Over the last 70 years, one-pieces have continued to change in style, but their mechanics have remained by and large the same: form-fitting, tan-conducive, flattering, functional. In the ’50s, there was still a modicum of modesty, but most bathing suits were about accentuating the feminine shape: “Swimsuits of the era tend[ed] to have formed cups and other interior structures to help mold bodies into that idealized shape,” Apatoff says.
The ’60s were dominated by itsy-bitsy bikinis, but there was still room for pattern play in the world of one-pieces — swimsuits were louder, with mod graphics, and the cuts were very much in transition between the traditional ultrafeminine cinching of the ’50s and the supersexy ’70s.

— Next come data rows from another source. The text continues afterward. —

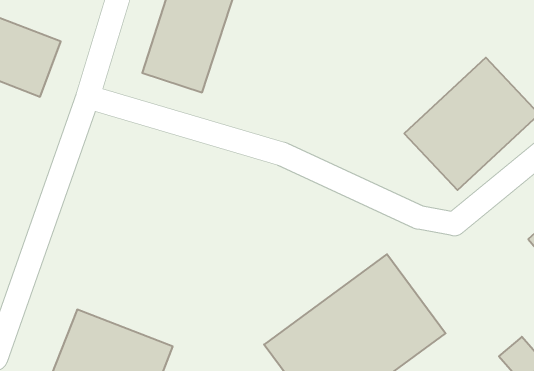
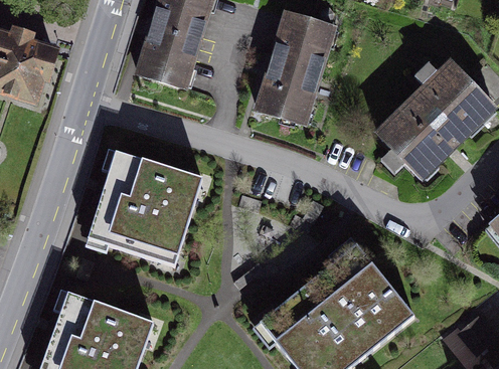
building: none -> [247,12,339,131]
building: none -> [85,148,204,261]

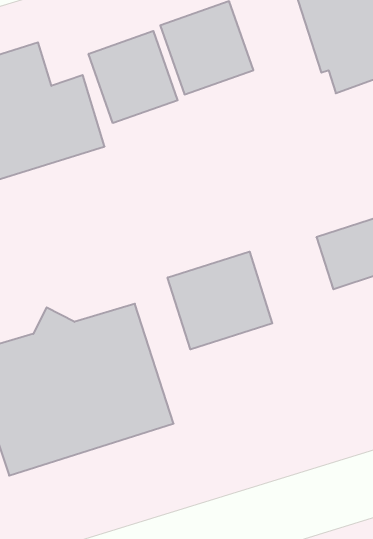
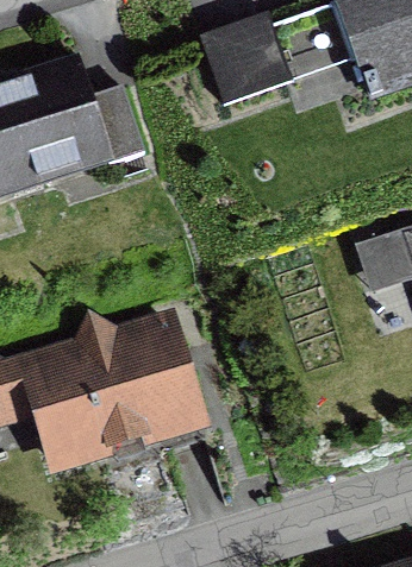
building: [89,31,178,123] -> none
building: [168,252,272,349] -> none

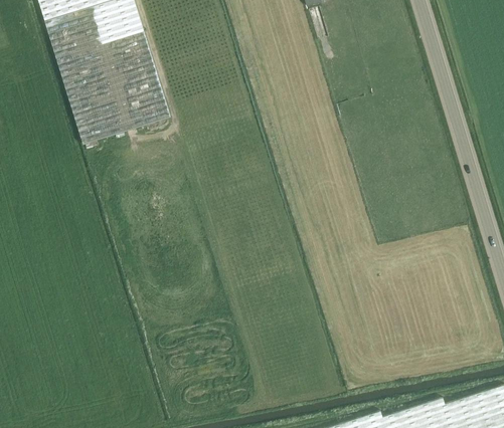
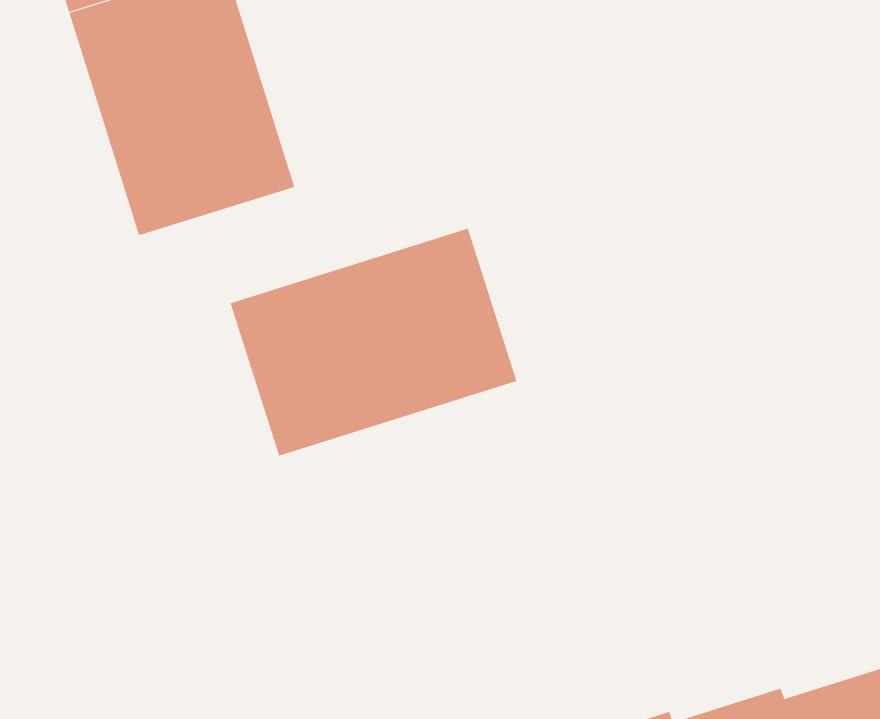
building: none -> [230,228,517,457]

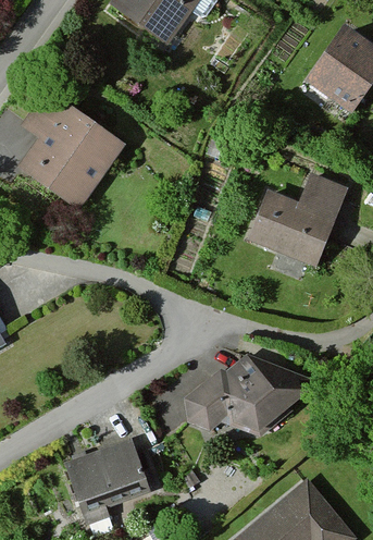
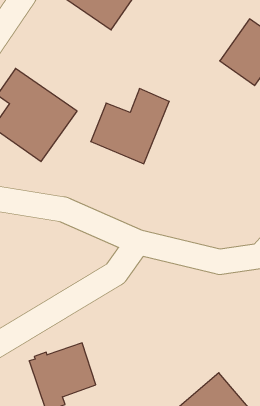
building: [248,171,348,267] -> [91,89,169,164]
building: [184,354,295,434] -> none

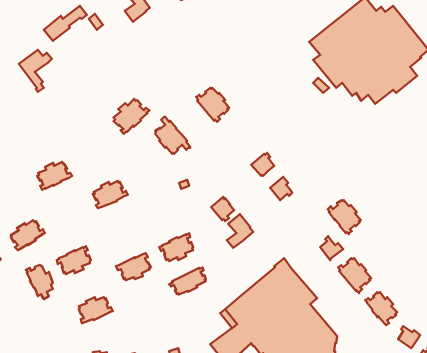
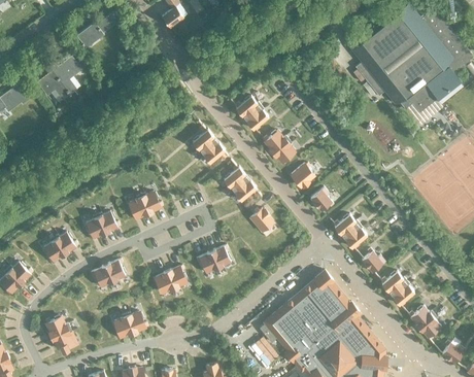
building: none -> [37,71,71,104]
building: [113,99,150,134] -> none
building: none -> [262,131,295,165]
building: none -> [224,166,257,201]
building: [37,162,72,190] -> [84,211,121,240]
building: [328,200,361,234] -> [333,214,367,249]
building: [227,214,253,248] -> none
building: [26,265,53,299] -> [44,316,72,351]
building: [169,267,206,295] -> none

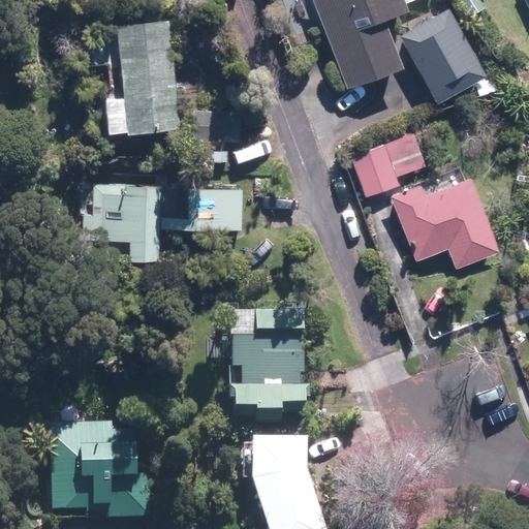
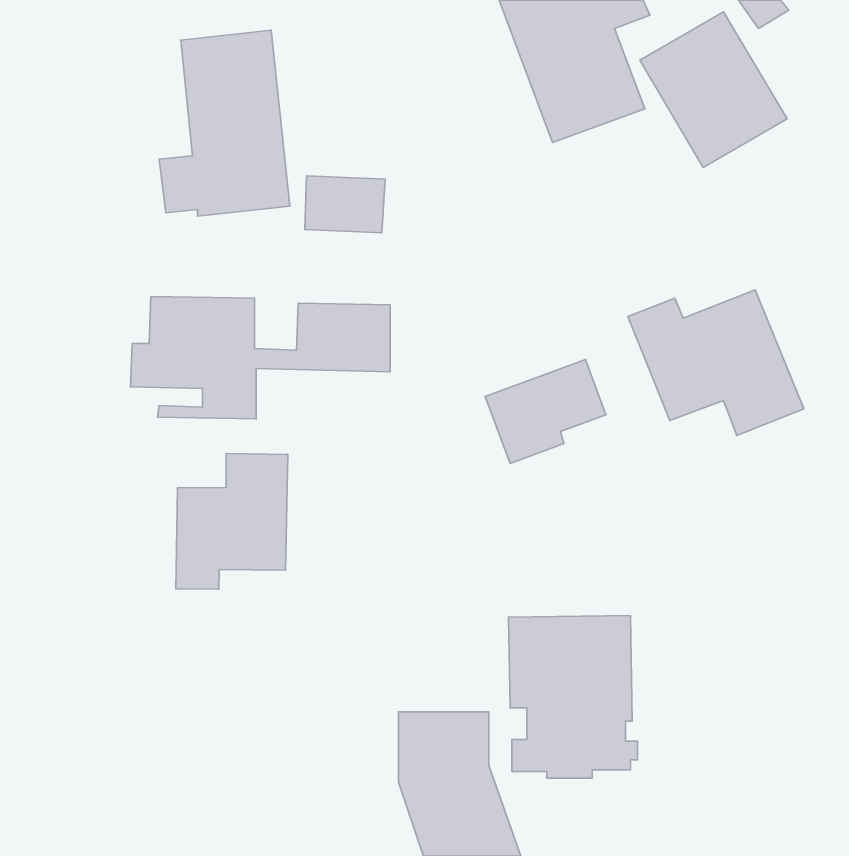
building: [352,132,427,196] -> [485,360,606,463]
building: none -> [176,454,288,589]
building: [229,312,309,412] -> [508,616,637,778]
building: [49,423,154,520] -> none

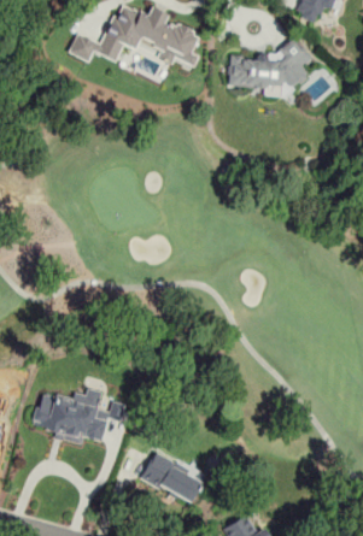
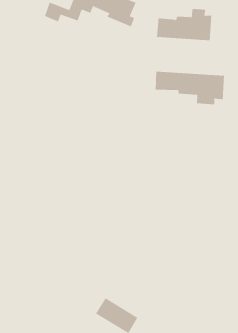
building: none -> [155,71,225,105]
building: [34,387,124,446] -> none

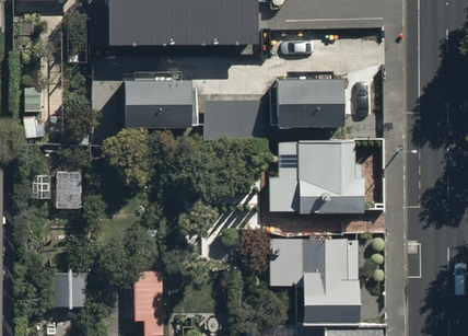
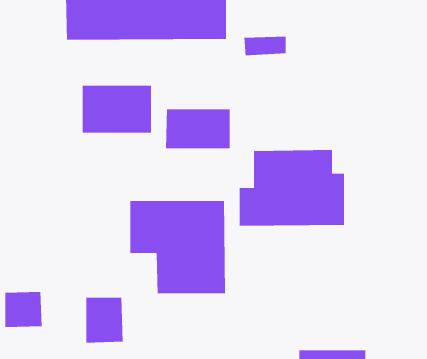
building: [274,81,344,129] -> none
building: [270,236,359,323] -> [130,200,226,294]

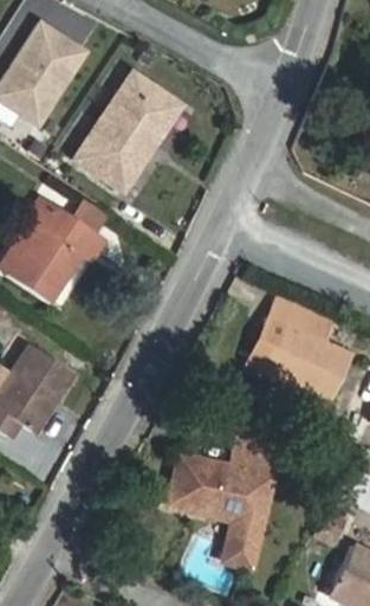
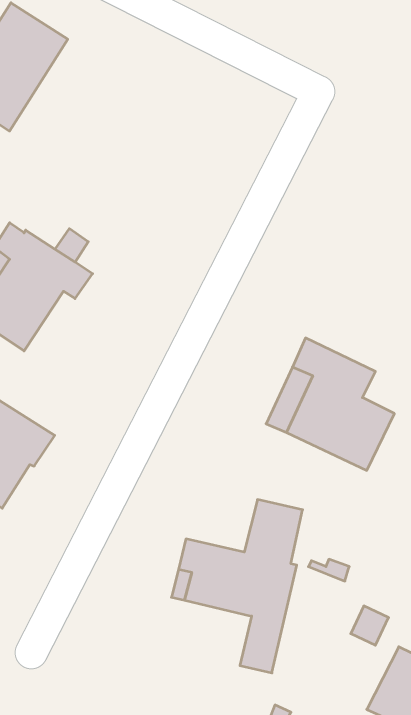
building: [74,72,182,192] -> none

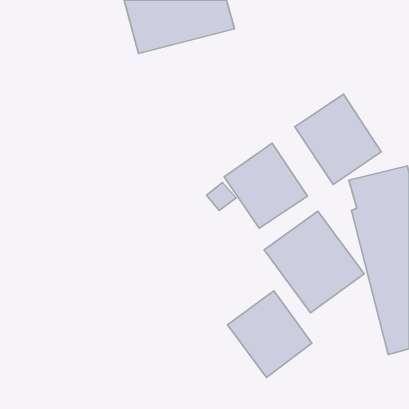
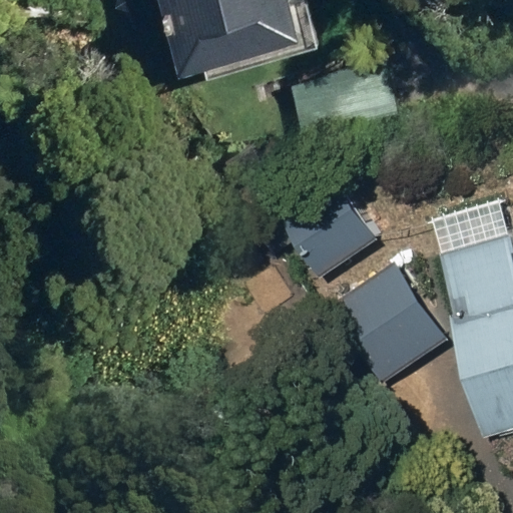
building: [295,94,381,184] -> none
building: [228,291,312,378] -> none

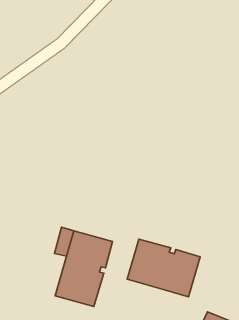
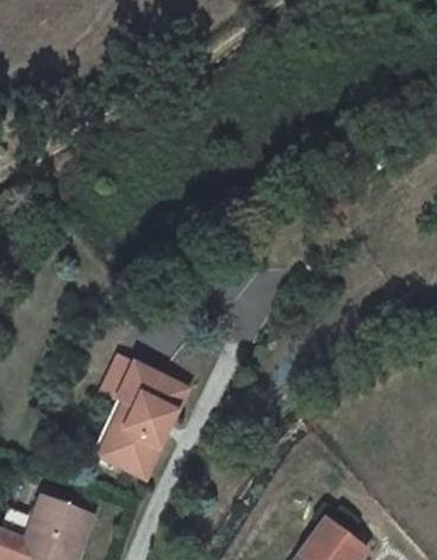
building: [127,239,200,297] -> none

The ’70s really were all about sex appeal: tight and low-cut and high-cut in all the appropriate places. A few images from the era say it all in terms of swimsuit style. The pinups of Farrah Fawcett in the red one-piece and the iconic image of Bo Derek in the film 10 wearing the low-cut nude number are emblematic of the era.
In the ’80s and ’90s, one-pieces were extreme, often cut above the hipbones and in wild neon colors and kaleidoscopic patterns. Arguably the most famous one-pieces of that era belonged to the women of Baywatch, who wore ultra-high-cut red suits — often while running down the beach.
Which brings us to the aughts — where one-pieces are a mixture of throwback styles and crazy cutouts. Colors and patterns, straps and no straps, embellished and bedazzled. For the one-pieces of the 21st century, anything goes.
Isaac Ross, founder of the swimwear company Solid & Striped (which is known for its one-pieces), tells Yahoo Lifestyle that “timelessness” is the appeal of a one-piece suit. “I think a one-piece is implicitly sexy, and that is chic,” he adds. “Feeling confident and comfortable in a bathing suit is all that really matters.”
While the one-piece may be timeless, the idea of comfort at the beach is contemporary. As we move into 2018, the one-pieces will continue on as No. 1 — perhaps because they’re classic, perhaps because they’re comfortable, or perhaps because there really is one for every body. The trends for the coming year show one-pieces with ever-plunging necklines, simple accessories (like built-in belts), and even more unique ways to rock beachwear. It’s a far cry from wool dresses and weights — which really were all the rage less than 200 years ago.